On sera moins convaincu (litote) par l’air extrait des Misérables (de Claude-Michel Schönberg) ou par les standards d’Ivor Novello (“And her mother came too”, tombant franchement du côté de la gaudriole, à la grande joie d’une partie du public, tandis que notre voisine américaine murmurera mélancoliquement « Poor Daniil… ») Mais le diable d’homme est ainsi, il peut passer dans le même concert du sublime au dérisoire…

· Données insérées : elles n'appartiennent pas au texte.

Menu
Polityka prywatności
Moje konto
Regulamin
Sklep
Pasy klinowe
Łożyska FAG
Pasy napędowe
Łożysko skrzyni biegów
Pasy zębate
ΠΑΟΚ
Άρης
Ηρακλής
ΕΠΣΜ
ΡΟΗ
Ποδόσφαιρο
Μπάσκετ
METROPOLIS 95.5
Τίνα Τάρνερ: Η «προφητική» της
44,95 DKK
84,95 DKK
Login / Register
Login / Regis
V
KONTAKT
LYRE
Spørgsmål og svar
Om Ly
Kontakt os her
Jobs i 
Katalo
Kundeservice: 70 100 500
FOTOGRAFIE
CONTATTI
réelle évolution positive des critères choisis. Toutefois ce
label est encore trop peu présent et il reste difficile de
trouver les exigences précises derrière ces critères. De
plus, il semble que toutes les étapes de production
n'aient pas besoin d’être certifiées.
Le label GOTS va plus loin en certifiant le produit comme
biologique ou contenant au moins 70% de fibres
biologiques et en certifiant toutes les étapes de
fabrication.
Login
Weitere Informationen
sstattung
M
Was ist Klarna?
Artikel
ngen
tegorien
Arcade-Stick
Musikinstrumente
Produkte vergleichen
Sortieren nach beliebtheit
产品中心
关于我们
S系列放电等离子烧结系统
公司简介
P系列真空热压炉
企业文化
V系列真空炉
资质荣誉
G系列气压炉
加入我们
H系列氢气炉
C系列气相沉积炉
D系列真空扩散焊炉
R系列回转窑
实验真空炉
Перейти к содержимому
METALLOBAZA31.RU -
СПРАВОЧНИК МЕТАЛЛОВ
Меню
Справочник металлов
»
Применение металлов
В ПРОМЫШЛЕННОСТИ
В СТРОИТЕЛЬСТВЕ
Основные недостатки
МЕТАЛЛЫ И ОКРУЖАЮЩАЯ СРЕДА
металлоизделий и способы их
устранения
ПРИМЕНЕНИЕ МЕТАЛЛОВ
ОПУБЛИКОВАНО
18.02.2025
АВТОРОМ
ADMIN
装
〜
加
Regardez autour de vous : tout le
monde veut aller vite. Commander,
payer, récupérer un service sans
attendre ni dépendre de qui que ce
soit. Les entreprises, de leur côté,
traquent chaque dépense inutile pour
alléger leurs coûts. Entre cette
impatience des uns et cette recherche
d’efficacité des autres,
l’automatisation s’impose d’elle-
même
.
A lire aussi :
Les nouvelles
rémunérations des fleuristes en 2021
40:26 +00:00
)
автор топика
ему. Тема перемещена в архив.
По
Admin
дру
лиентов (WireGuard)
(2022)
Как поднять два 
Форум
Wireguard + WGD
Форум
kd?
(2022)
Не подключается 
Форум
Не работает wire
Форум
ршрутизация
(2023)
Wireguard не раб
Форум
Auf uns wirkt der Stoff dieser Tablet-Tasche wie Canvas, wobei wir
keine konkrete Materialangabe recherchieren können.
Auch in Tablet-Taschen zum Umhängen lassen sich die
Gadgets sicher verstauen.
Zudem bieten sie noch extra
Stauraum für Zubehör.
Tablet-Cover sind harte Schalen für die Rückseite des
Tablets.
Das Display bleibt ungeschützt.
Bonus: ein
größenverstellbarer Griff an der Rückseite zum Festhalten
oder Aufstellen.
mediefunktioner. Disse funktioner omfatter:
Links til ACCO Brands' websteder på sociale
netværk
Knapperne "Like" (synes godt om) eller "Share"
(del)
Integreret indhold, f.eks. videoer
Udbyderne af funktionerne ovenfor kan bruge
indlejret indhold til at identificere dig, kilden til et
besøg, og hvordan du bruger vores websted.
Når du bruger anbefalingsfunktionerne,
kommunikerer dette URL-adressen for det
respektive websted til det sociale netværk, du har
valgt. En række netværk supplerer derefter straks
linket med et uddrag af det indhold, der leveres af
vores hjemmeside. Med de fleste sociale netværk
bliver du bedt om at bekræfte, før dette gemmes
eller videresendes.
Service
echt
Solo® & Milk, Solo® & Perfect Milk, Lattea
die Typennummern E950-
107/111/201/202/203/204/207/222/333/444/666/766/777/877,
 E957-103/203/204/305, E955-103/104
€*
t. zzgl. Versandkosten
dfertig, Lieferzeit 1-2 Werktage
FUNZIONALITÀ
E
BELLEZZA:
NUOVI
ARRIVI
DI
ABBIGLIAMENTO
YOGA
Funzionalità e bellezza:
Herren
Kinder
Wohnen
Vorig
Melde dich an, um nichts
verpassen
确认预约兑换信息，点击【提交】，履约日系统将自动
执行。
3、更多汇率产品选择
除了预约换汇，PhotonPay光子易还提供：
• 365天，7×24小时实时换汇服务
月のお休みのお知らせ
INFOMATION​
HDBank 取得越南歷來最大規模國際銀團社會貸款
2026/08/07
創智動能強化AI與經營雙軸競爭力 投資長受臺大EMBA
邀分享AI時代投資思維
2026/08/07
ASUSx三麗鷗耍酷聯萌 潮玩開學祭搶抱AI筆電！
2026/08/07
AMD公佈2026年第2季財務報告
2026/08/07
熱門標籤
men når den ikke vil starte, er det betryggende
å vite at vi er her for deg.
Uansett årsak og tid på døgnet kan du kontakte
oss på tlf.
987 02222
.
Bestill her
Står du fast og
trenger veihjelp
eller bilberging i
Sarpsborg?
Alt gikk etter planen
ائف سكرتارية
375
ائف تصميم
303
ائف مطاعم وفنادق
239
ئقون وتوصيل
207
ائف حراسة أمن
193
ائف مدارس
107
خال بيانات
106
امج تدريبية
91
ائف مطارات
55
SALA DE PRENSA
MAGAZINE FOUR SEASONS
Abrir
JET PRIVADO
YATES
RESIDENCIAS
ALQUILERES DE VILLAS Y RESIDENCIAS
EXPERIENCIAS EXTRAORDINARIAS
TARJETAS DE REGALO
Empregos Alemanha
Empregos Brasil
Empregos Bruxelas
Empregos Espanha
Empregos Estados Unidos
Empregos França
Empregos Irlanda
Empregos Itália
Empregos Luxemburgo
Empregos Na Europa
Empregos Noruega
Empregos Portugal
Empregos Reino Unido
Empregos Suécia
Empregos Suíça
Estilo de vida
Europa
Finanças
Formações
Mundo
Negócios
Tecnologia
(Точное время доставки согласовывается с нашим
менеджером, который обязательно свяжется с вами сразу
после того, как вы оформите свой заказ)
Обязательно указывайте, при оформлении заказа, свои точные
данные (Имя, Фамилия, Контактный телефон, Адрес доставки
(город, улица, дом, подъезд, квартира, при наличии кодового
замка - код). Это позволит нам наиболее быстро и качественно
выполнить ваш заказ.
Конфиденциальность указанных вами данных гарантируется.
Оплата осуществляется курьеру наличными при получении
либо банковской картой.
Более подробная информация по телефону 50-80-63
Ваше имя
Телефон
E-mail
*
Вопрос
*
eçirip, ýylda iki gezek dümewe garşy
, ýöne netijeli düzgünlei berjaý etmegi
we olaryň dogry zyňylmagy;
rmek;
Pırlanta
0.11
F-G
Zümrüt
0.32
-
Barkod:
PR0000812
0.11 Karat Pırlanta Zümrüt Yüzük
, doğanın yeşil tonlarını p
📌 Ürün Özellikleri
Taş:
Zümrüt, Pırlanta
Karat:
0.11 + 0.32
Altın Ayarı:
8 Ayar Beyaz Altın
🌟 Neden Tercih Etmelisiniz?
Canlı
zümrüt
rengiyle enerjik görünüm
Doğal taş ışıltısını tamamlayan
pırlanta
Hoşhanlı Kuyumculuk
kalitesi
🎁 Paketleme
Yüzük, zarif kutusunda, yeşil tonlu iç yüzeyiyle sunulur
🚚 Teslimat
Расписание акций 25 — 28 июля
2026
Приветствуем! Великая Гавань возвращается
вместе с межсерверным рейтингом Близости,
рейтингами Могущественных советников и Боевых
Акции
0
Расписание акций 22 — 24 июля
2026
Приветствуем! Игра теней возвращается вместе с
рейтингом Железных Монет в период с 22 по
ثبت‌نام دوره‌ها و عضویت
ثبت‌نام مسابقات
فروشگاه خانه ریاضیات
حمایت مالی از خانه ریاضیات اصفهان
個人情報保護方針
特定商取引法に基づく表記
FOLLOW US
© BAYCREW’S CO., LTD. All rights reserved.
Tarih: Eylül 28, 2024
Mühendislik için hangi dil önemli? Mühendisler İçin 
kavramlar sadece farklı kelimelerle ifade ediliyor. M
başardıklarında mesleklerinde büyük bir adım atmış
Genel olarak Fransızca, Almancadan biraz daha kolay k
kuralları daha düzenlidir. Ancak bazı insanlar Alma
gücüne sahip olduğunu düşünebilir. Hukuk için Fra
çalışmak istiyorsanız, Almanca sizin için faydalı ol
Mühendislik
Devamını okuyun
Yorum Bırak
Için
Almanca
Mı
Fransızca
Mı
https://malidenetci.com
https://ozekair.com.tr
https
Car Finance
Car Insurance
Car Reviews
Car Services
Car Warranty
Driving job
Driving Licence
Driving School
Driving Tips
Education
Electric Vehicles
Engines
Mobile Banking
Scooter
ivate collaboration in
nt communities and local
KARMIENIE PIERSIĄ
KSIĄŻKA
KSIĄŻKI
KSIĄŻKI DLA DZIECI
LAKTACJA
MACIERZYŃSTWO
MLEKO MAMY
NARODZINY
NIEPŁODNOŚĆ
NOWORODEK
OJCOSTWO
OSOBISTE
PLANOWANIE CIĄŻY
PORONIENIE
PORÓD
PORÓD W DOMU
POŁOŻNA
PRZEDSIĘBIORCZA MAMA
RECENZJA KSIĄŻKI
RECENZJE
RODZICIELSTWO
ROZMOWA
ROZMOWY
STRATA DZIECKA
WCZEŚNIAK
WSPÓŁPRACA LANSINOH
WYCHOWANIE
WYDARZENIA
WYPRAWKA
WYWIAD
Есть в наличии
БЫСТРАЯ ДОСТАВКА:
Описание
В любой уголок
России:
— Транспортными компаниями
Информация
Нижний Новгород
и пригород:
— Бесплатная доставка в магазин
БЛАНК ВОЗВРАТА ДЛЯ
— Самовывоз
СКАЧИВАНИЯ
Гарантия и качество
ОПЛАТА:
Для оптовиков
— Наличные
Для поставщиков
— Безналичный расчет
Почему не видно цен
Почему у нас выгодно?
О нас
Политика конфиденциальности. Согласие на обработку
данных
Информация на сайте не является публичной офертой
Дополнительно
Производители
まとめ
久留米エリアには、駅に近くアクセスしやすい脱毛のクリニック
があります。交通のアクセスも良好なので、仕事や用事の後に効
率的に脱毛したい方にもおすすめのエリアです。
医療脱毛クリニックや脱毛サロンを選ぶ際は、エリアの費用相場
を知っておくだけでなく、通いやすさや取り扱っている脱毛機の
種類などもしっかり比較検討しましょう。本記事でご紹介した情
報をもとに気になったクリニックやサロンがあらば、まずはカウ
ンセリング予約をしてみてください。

Justement, dernière touche de sublime au milieu de bis éclatants de santé et de bonne humeur (où reviendra d’ailleurs aussi la harpe virtuose de Hannah Stone, Mme Terfel à la ville), un lied de Schubert, la Litanei auf des Fest aller Seelen, miraculeusement intérieure, pudique comme une confidence, émue, reposée…
Là, le grand artiste est à nouveau tout entier présent, mais d’ailleurs il est tout entier présent dans tout ce qu’il touche, roc de bonhomie cachant on ne sait quelles ombres.